*** Collected data ***

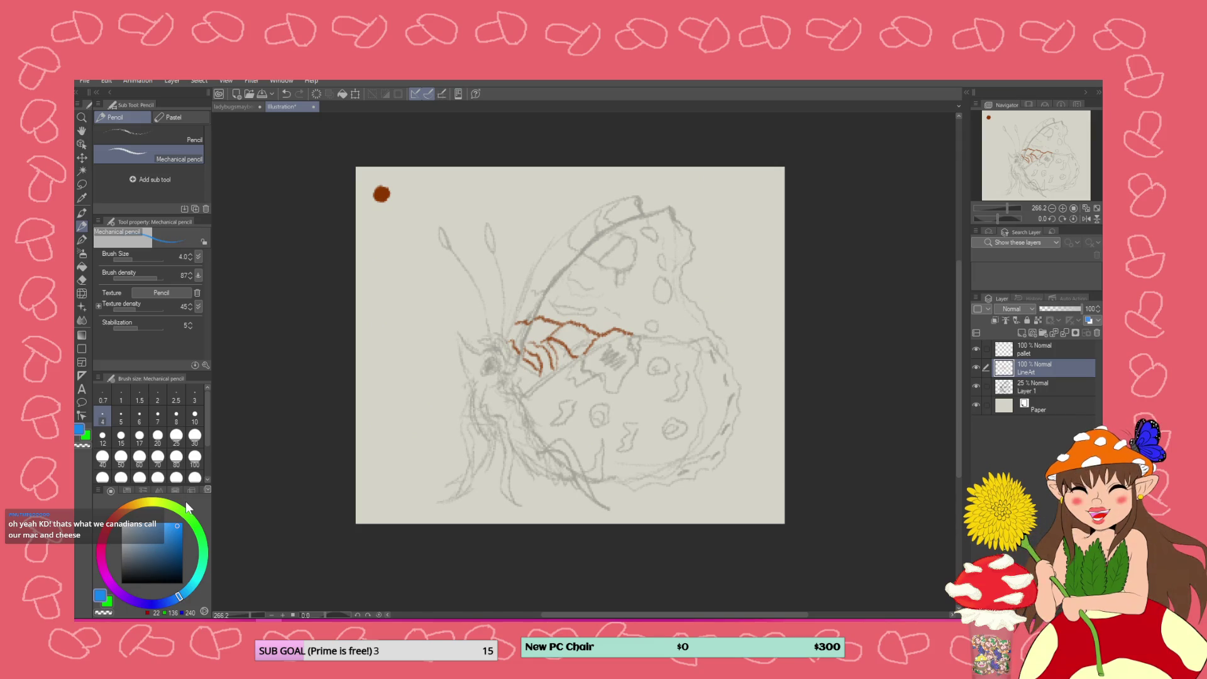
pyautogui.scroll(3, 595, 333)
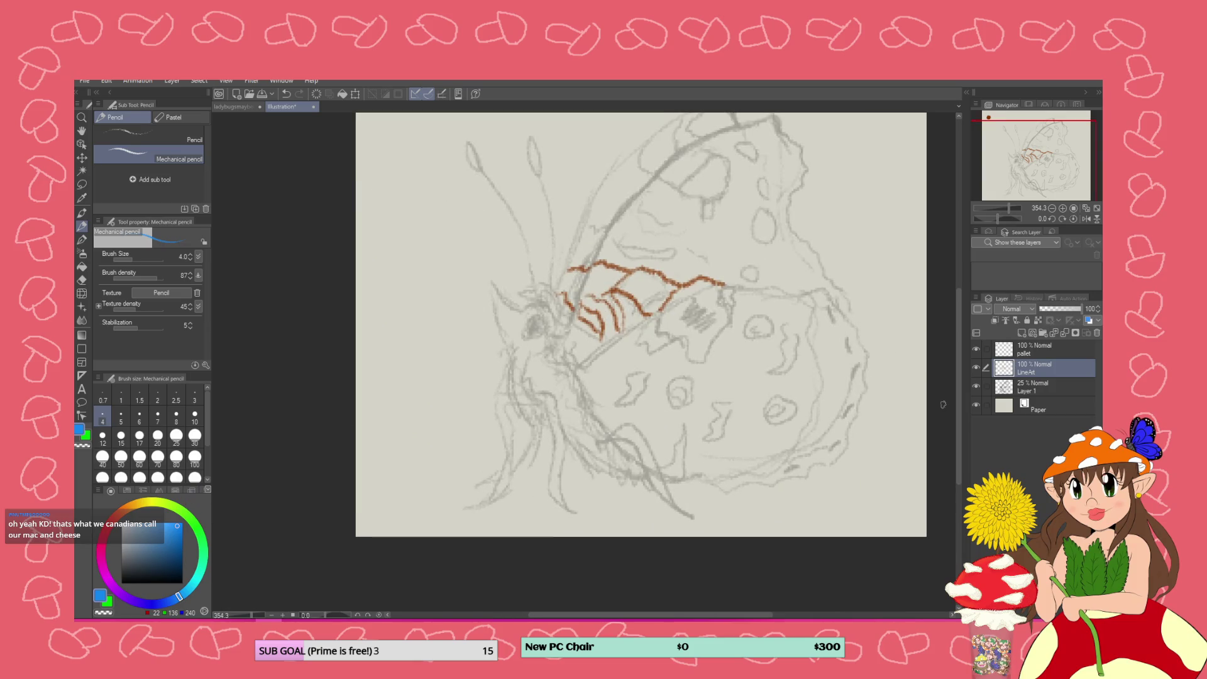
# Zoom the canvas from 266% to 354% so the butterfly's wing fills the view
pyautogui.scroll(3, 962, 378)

***

• About this exercise:
Leave out all pictures, then copy the remaining material exactly.

• Solved exercise:
pyautogui.scroll(3, 595, 333)
# Zoom the canvas from 266% to 354% so the butterfly's wing fills the view
pyautogui.scroll(3, 962, 378)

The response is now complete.